(Stored data entries)
▶

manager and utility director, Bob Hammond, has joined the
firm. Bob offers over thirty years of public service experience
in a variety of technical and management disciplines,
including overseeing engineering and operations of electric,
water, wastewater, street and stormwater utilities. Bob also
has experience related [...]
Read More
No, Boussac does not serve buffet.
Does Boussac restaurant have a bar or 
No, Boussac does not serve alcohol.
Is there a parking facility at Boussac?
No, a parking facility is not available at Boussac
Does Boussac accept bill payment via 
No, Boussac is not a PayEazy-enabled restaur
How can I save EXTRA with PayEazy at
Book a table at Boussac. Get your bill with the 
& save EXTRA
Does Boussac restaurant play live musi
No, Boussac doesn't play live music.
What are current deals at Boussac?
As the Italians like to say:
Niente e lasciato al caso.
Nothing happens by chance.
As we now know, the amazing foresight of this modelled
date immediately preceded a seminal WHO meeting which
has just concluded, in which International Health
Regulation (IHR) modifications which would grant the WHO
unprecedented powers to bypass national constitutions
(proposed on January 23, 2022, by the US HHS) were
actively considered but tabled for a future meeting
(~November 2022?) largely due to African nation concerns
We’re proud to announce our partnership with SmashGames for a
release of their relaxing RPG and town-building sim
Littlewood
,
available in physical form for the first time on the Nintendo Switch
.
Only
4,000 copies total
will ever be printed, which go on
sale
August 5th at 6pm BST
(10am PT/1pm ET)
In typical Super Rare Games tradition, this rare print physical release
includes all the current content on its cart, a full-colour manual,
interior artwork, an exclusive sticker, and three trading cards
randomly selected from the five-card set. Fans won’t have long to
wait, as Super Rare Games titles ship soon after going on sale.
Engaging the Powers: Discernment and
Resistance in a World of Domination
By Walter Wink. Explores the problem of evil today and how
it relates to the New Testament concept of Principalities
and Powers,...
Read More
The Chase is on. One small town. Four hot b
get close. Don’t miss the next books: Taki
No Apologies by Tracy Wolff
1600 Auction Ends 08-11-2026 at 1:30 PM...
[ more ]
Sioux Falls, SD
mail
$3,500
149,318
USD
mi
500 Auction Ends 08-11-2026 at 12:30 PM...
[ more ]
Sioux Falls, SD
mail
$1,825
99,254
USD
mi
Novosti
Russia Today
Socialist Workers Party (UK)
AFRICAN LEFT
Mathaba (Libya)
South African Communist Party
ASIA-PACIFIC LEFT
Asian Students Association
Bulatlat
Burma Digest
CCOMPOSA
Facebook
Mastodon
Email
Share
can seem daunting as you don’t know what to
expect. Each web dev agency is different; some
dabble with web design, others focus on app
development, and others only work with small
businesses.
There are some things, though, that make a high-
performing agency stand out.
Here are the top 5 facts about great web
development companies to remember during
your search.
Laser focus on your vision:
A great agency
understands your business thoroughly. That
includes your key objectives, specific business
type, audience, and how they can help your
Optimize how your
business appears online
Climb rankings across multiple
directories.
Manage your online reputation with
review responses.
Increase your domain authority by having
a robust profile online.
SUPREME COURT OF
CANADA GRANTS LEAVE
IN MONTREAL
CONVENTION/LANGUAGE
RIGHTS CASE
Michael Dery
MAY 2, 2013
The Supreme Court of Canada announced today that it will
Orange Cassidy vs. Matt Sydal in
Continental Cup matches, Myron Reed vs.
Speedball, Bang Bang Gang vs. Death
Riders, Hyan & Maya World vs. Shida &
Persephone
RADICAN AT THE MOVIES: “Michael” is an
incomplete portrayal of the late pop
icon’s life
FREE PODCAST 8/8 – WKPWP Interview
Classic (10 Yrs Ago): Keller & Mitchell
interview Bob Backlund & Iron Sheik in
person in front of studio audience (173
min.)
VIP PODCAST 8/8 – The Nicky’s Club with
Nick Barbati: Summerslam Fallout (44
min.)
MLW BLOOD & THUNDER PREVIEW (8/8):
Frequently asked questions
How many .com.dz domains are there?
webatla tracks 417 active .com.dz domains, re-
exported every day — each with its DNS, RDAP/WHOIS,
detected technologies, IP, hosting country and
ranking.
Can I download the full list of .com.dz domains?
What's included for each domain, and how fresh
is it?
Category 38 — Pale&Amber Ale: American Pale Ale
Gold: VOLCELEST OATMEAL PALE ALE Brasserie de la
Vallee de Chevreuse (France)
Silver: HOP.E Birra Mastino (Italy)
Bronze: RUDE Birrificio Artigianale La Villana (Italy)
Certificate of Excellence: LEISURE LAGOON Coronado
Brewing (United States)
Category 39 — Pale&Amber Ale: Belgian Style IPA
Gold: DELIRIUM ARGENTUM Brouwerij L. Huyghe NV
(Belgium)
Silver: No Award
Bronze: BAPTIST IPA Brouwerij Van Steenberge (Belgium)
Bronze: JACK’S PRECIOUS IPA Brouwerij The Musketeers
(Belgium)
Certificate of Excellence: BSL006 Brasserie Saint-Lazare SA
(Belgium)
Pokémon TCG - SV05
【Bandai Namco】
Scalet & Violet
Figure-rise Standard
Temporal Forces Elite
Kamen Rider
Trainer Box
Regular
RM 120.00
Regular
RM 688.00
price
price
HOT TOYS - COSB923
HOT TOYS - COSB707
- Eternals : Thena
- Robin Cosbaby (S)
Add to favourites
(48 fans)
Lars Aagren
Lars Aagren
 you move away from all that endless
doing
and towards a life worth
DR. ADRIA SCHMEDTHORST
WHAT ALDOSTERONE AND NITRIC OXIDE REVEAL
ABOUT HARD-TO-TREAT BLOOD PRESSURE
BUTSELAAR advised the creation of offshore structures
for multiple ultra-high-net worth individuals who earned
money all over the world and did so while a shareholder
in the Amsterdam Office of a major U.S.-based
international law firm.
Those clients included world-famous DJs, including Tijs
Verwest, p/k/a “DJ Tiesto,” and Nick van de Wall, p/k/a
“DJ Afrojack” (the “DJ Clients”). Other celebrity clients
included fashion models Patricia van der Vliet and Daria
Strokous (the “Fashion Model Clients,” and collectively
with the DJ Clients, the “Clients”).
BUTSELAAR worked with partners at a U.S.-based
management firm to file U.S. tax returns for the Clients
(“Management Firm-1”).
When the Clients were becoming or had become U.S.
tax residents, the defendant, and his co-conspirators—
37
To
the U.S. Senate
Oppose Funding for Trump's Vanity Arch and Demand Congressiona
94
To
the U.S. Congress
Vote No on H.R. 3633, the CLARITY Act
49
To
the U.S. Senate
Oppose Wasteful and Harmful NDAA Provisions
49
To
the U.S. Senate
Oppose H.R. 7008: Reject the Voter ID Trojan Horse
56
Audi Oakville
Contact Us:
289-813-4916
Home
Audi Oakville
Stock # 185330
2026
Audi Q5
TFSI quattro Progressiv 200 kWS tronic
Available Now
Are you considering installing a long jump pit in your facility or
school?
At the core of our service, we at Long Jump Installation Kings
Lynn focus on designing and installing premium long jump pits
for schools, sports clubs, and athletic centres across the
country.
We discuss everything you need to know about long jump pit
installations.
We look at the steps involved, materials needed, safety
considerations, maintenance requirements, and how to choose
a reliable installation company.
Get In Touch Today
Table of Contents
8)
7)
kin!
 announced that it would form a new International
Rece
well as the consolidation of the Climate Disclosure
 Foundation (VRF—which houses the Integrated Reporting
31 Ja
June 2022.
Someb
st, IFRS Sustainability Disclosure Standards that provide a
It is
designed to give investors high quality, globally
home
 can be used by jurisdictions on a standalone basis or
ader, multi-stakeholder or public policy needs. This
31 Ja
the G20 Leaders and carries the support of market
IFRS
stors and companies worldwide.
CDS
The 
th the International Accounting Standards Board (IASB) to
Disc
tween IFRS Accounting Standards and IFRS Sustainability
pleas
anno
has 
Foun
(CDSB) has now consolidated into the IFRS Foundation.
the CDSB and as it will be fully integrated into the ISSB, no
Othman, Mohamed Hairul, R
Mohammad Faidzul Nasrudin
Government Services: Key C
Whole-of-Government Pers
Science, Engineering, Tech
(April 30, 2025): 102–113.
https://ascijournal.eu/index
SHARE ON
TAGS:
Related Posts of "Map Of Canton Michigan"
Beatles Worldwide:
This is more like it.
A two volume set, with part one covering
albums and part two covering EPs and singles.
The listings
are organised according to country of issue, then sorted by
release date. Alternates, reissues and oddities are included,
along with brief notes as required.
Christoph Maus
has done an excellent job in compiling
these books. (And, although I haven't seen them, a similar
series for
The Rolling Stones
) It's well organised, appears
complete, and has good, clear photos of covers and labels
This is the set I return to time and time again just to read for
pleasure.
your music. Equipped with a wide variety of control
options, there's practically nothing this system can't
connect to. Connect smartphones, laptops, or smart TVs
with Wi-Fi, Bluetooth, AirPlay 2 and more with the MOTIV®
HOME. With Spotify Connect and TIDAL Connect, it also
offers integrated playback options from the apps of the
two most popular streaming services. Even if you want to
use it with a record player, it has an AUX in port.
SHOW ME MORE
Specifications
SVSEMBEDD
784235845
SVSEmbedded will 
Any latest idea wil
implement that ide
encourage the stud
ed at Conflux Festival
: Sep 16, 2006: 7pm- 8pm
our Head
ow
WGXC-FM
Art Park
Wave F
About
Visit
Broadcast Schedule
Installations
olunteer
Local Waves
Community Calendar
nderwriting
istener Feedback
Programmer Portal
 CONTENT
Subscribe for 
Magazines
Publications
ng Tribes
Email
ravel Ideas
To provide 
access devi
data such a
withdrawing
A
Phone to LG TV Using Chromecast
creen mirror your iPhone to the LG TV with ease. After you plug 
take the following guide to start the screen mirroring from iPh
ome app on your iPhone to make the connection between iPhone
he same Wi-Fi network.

◀

- **DIRECTIONS**
Print the lines of the entries above without any change, starting with the first line and going on through the line with "Is there a parking facility at Boussac?", including both.

- **ANSWER**
manager and utility director, Bob Hammond, has joined the
firm. Bob offers over thirty years of public service experience
in a variety of technical and management disciplines,
including overseeing engineering and operations of electric,
water, wastewater, street and stormwater utilities. Bob also
has experience related [...]
Read More
No, Boussac does not serve buffet.
Does Boussac restaurant have a bar or 
No, Boussac does not serve alcohol.
Is there a parking facility at Boussac?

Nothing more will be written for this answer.